Continue the passage on XML and its applications, starting right after its last line.

Document passage:
════

Interchange of Data Among Applications

E-commerce
Syndication
EAI and EDI

Can assemble data from multiple sources

A document can be assembled from multiple physical storage entities
These may be files, database queries, or anything that can be referred to by a URI
Can even include non-XML content

XML Applications

A specific markup language that uses the XML meta-syntax is called an XML application
Different XML applications have their own more constricted syntaxes and vocabularies within the broader XML syntax
Further syntax can be layered on top of this; e.g. data typing through schemas

Example XML Applications

Web Pages
Mathematical Equations
Music Notation
Vector Graphics
Web Services
and more...

Mathematical Markup Language

<?xml version="1.0"?>
<!DOCTYPE html 
     PUBLIC "-//W3C//DTD XHTML 1.0 Transitional//EN"

════

Provided records:
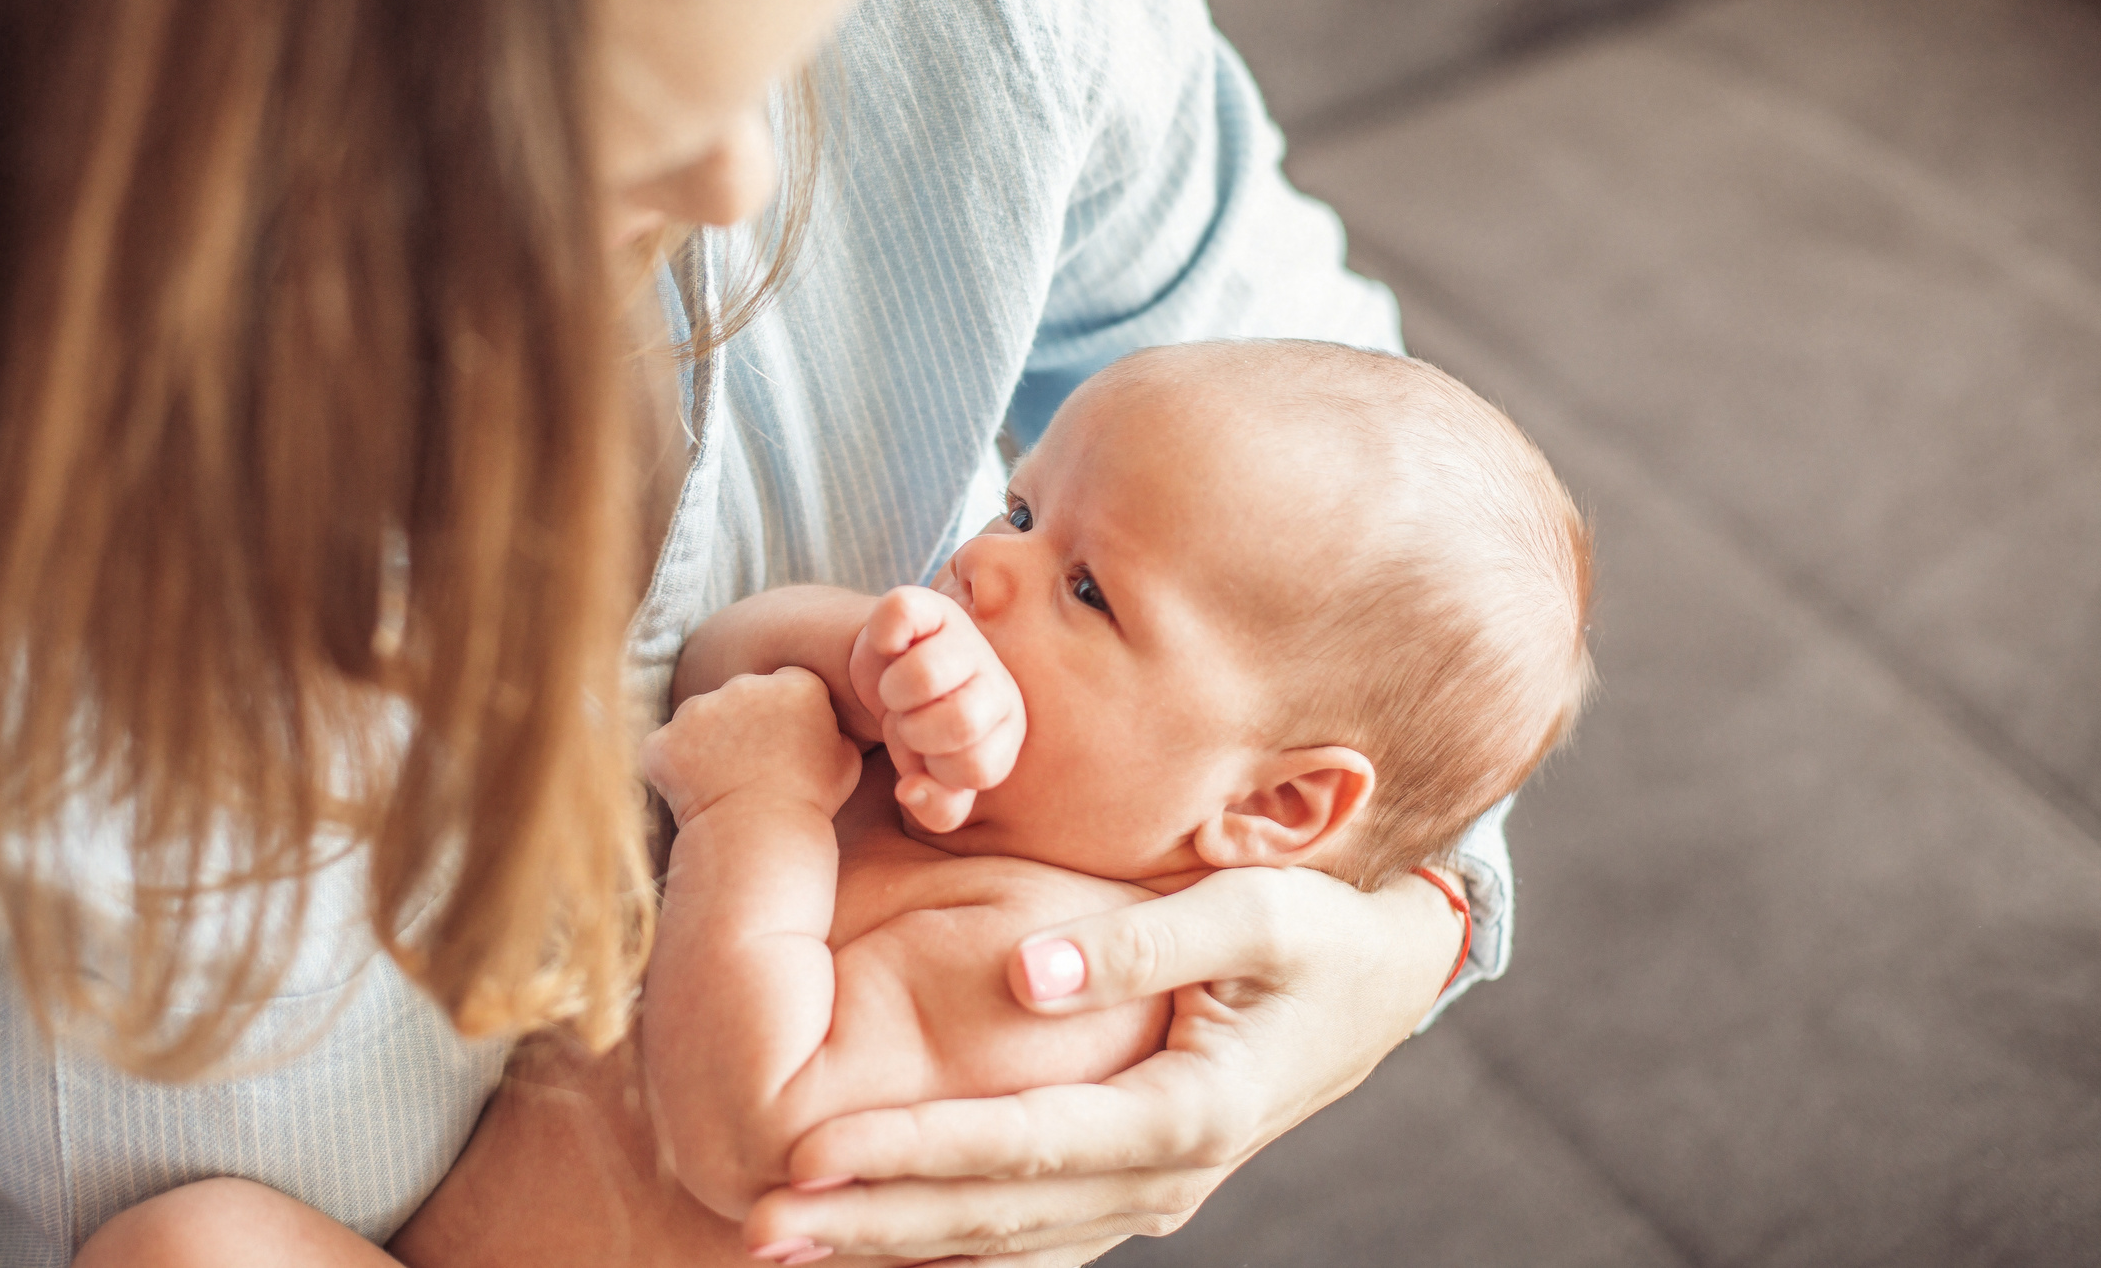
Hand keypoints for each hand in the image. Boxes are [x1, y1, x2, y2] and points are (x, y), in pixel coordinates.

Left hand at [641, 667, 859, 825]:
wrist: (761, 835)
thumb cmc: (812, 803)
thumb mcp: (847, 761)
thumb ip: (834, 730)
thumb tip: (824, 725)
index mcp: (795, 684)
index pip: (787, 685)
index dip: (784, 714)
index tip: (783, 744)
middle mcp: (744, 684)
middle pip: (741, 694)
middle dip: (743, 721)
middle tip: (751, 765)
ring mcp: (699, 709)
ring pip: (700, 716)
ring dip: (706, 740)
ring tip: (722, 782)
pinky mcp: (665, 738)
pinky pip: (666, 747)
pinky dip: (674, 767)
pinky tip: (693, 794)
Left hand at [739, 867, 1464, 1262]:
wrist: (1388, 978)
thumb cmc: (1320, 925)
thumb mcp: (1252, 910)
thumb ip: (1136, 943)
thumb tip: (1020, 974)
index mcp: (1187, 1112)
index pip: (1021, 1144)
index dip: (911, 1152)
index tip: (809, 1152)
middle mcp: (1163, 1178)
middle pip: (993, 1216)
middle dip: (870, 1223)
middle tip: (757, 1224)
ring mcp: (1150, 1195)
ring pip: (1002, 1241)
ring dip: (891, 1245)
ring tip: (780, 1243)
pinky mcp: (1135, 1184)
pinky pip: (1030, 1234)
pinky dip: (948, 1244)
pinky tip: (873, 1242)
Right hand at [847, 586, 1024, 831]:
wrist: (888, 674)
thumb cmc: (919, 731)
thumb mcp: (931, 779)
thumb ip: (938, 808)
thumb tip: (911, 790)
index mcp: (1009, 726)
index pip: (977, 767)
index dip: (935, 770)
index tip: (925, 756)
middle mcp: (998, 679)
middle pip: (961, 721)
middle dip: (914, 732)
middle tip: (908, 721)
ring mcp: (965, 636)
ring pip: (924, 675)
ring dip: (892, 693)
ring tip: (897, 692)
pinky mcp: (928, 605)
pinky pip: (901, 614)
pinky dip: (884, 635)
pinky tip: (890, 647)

════

Answer below:
            "../xhtml1/transitional.dtd">
<html xmlns="http://www.w3.org/1999/xhtml">
<head>
<title>Fiat Lux</title>
</head>
<body>

<p>
And God said,
</p>

<math xmlns="http://www.w3.org/1998/Math/MathML">
  <mrow>
    <msub>
      <mi>&delta;</mi>
      <mi>&alpha;</mi>
    </msub>
    <msup>
      <mi>F</mi>
      <mi>&alpha;&beta;</mi>
    </msup>
    <mo>=</mo>
    <mfrac>
      <mrow>
        <mn>4</mn>
        <mi>&pi;</mi>
      </mrow>
      <mi>c</mi>
    </mfrac>
    <msup>
      <mi>J</mi>
      <mrow>
        <mi>&beta;</mi>
      </mrow>
    </msup>
  </mrow>
</math>

<p>
and there was light.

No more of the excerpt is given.